EXERCISE:
Copy nothing but the lines below running from the line containing "unverbindlich." through the line containing "Sie das passende", both end lines included.

START MATERIAL SHOWN

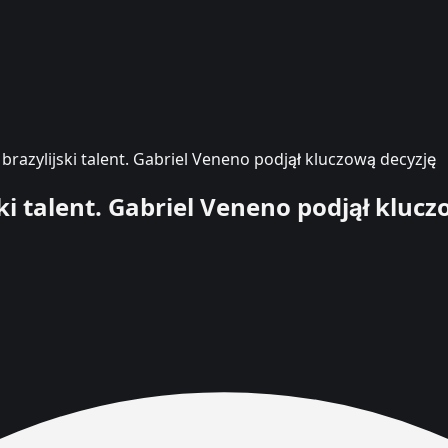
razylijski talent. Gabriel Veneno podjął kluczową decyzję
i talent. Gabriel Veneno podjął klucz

END MATERIAL SHOWN
START MATERIAL SHOWN

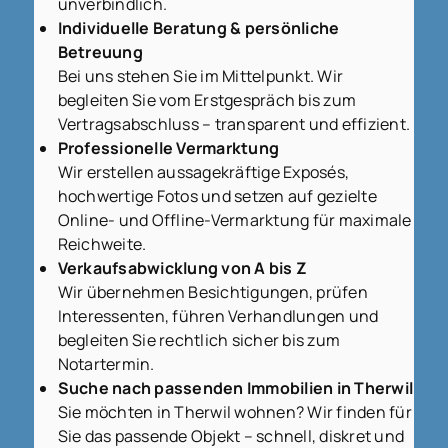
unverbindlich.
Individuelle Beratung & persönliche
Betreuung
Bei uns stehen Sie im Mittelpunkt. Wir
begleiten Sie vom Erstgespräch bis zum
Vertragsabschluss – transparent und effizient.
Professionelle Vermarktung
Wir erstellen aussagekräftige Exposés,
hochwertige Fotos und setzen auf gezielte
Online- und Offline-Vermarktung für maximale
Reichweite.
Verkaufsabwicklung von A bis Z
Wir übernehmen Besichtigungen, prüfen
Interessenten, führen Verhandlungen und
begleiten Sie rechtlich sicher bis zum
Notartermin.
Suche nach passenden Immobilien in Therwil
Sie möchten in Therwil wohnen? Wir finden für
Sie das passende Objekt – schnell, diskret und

END MATERIAL SHOWN

RESPONSE TO THE TASK:
unverbindlich.
Individuelle Beratung & persönliche
Betreuung
Bei uns stehen Sie im Mittelpunkt. Wir
begleiten Sie vom Erstgespräch bis zum
Vertragsabschluss – transparent und effizient.
Professionelle Vermarktung
Wir erstellen aussagekräftige Exposés,
hochwertige Fotos und setzen auf gezielte
Online- und Offline-Vermarktung für maximale
Reichweite.
Verkaufsabwicklung von A bis Z
Wir übernehmen Besichtigungen, prüfen
Interessenten, führen Verhandlungen und
begleiten Sie rechtlich sicher bis zum
Notartermin.
Suche nach passenden Immobilien in Therwil
Sie möchten in Therwil wohnen? Wir finden für
Sie das passende Objekt – schnell, diskret und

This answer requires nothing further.